Bills prioritize protection of children, make practical updates
A plan from state Rep. Michele Hoitenga making needed reforms to a state registry tracking perpetrators of child abuse and neglect was unanimously advanced by the Michigan Senate on Wednesday.
Hoitenga, of Manton, said improvements are needed to the central registry as the threshold for entry onto it has become increasingly vague. Hundreds of thousands of Michigan parents have been placed on the registry without being convicted of any crime, making it difficult for them to find employment and housing or volunteer in their communities.
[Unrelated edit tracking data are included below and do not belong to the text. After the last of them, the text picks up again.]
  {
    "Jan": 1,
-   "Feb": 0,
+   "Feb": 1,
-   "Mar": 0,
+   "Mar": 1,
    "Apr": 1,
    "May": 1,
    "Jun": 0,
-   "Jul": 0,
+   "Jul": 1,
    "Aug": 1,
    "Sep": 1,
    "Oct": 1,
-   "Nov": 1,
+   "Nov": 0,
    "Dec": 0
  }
Hoitenga’s legislation – House Bill 5277, offers clarity for definitions of certain child abuse or child neglect claims that require listing in the central registry. The updates protect children while guarding against unintended consequences with the registry.
“Current law uses the terms substantiated and unsubstantiated with the state review and registry process. We should have clearer terminology for these situations, especially given the massive impacts they can have on someone’s life when these allegations are classified by the state,” Hoitenga said. “Moving forward with confirmed and not confirmed on allegations will provide more clarity and show an allegation was thoroughly examined.
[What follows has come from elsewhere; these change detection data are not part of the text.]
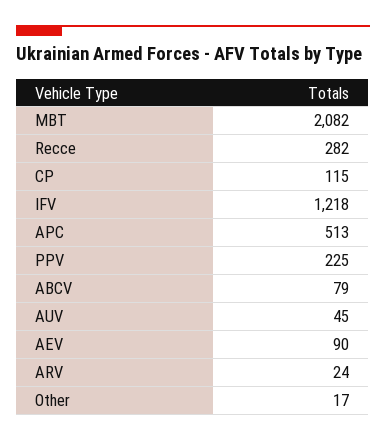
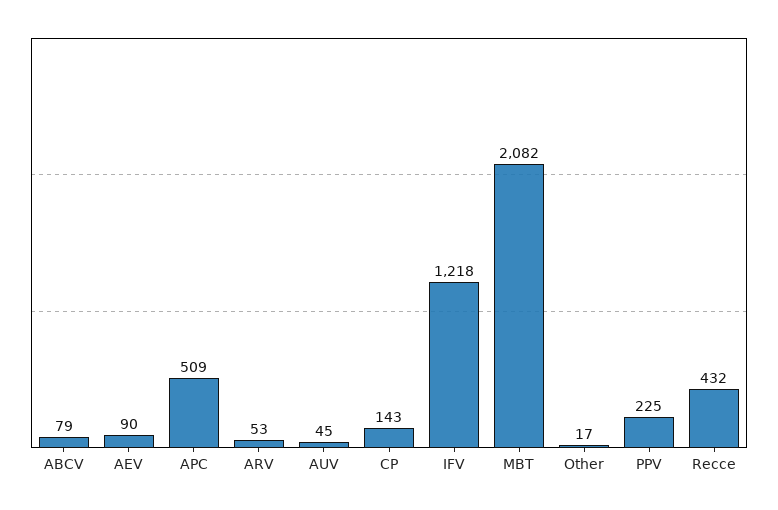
  {
    "MBT": 2082,
-   "Recce": 282,
+   "Recce": 432,
-   "CP": 115,
+   "CP": 143,
    "IFV": 1218,
-   "APC": 513,
+   "APC": 509,
    "PPV": 225,
    "ABCV": 79,
    "AUV": 45,
    "AEV": 90,
-   "ARV": 24,
+   "ARV": 53,
    "Other": 17
  }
“This list has become increasingly easy to get onto and more difficult to be removed from. That impacts someone’s ability to find work and provide for their families, volunteer in their communities, and more. This plan balances the protection of children, as well as someone being innocent until they are proven guilty.”
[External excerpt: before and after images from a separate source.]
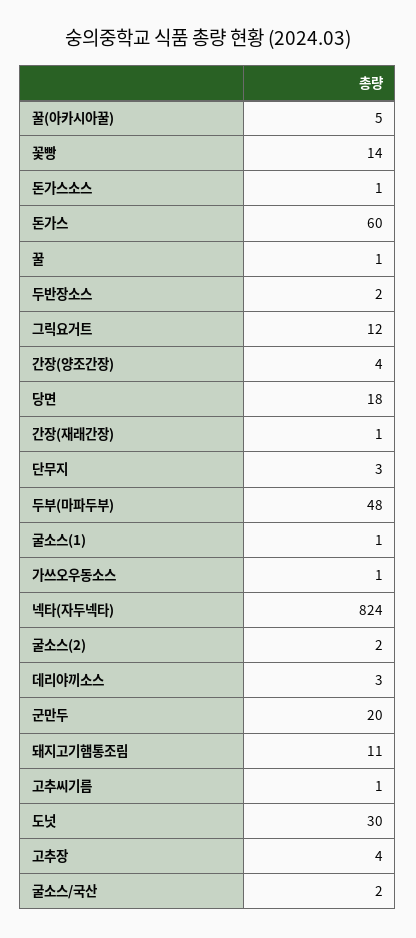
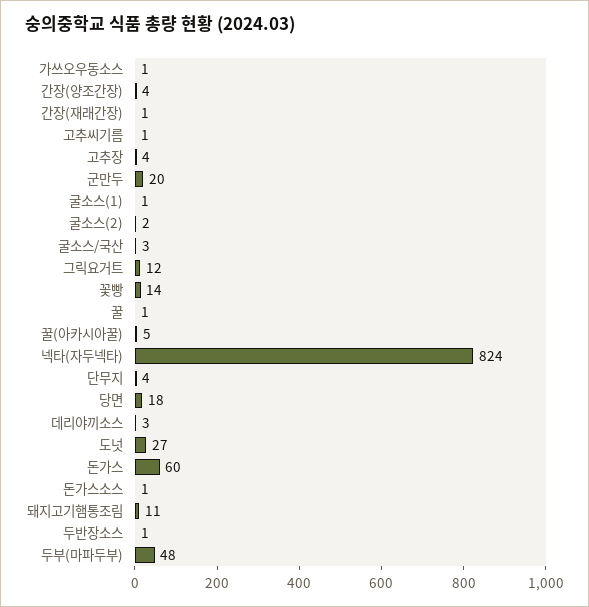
  {
    "꿀(아카시아꿀)": 5,
    "꽃빵": 14,
    "돈가스소스": 1,
    "돈가스": 60,
    "꿀": 1,
-   "두반장소스": 2,
+   "두반장소스": 1,
    "그릭요거트": 12,
    "간장(양조간장)": 4,
    "당면": 18,
    "간장(재래간장)": 1,
-   "단무지": 3,
+   "단무지": 4,
    "두부(마파두부)": 48,
    "굴소스(1)": 1,
    "가쓰오우동소스": 1,
    "넥타(자두넥타)": 824,
    "굴소스(2)": 2,
    "데리야끼소스": 3,
    "군만두": 20,
    "돼지고기햄통조림": 11,
    "고추씨기름": 1,
-   "도넛": 30,
+   "도넛": 27,
    "고추장": 4,
-   "굴소스/국산": 2
+   "굴소스/국산": 3
  }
The Michigan Department of Health and Human Services has previously acknowledged there are too many individuals placed on the central registry – roughly 300,000 state residents in all. By contrast, the state’s sex offender registry has 40,000 names.
The bipartisan plan will refine the central registry to track perpetrators of serious abuse and neglect who represent an ongoing risk to children in their care. It also establishes an administrative review process to remove names of people who do not meet the new criteria for placement and consider requests from individuals seeking expungement from the registry. This way, the new registry will include only individuals who likely pose a danger to children based on confirmed previous acts of serious abuse or neglect, including sexual abuse and severe physical abuse.
The legislation contained in the package include House Bills 5274-80, 5534 and 5594.